Wait and SeeBy Ericka Chickowski | Posted 2008-06-26 Email Print
Although Google has made some key security acquisitions and added talented security pros to its team, many IT and security managers still won’t trust their enterprise applications to the company’s cloud offerings.
Wait and See
Despite Google’s assurances, the transparency issue remains a big sticking point with security professionals. Many, such as Arce of Core Security, believe that being open about security practices is not only reassuring, but also adds a greater level of peer review and security robustness that can’t be developed in a secretive environment—even among the talented pool of workers Google employs.
“Transparency is what helps you improve,” Arce says. “It allows other people to help identify problems so you can fix them. We favor transparency as a practice as much as possible, and we think it should be embraced by Google.”

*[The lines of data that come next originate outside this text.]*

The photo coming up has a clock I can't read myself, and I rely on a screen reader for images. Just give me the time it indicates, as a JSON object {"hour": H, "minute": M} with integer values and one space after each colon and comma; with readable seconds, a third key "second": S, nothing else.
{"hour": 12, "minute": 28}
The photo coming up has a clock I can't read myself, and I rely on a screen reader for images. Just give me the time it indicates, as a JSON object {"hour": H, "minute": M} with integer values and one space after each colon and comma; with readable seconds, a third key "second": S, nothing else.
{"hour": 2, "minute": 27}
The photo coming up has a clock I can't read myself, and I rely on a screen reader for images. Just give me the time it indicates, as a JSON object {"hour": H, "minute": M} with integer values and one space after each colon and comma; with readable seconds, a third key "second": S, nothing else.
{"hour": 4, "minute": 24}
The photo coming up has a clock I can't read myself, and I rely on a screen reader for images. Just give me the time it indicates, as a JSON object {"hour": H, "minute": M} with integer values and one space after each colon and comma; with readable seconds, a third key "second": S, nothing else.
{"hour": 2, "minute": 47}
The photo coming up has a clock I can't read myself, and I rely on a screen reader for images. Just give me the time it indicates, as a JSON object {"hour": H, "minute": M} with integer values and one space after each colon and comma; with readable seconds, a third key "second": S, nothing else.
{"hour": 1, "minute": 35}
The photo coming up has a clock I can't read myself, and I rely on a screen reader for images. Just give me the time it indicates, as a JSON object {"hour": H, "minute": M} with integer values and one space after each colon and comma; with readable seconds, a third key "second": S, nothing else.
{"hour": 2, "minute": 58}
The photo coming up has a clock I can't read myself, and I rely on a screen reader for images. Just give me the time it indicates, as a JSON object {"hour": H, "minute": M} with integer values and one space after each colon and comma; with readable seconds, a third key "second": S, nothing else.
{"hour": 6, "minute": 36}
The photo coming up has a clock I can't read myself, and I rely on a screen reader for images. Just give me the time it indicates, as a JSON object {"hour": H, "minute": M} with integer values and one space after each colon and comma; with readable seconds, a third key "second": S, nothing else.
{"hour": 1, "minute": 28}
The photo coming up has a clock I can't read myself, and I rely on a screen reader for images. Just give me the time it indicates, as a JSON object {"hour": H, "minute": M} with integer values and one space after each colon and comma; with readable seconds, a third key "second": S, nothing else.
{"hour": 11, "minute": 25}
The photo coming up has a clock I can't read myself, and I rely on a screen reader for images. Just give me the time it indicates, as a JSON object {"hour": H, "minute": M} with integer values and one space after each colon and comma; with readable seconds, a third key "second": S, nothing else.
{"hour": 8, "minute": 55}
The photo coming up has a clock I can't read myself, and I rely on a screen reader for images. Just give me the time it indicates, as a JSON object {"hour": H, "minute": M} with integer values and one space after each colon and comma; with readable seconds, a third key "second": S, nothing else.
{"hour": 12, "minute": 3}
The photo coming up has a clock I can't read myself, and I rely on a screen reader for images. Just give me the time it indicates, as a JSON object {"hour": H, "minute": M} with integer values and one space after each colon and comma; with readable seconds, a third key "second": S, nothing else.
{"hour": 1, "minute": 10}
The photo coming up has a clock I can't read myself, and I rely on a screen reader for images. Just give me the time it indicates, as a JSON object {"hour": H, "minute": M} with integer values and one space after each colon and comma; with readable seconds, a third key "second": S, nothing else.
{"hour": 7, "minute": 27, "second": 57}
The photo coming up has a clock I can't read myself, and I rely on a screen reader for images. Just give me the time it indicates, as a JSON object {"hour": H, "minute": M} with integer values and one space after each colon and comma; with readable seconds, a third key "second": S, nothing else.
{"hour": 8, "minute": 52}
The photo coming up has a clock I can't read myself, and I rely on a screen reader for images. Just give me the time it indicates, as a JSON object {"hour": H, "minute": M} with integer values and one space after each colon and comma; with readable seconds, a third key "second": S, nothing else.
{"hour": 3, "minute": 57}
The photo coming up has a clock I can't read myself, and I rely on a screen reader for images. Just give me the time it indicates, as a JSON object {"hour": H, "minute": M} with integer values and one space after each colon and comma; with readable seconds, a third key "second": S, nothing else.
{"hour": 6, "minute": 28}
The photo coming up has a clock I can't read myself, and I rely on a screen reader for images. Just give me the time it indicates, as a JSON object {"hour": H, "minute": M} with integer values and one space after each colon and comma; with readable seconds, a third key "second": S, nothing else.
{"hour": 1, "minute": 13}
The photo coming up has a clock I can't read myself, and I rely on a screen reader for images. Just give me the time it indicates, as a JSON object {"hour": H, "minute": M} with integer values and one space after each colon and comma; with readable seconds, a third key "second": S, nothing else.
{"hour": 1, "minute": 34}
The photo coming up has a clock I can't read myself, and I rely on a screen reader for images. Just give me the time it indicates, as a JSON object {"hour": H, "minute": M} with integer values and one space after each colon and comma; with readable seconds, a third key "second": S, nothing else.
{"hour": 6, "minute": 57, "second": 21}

Balding of CloudSecurity.org agrees, noting that Google needs to open a dialogue with the security community. “There is not enough security dialogue going on, and as a security guy, I find that scary,” he says. “Where is the accountability? I’m sure they’ll solve this problem because they have a lot of smart people at Google, but I don’t think big business will move on this until they are certain the risks are being addressed.”
Core Security’s Arce believes it’s too early to pass judgment on Google’s security practices and its transparency issues. He is hopeful, though, that Google will come around to the security industry’s perspective. “Google has a unique opportunity to change the security mindset of the big security vendors, and I think they can push that change,” he says. “It would be great if they actually did it.”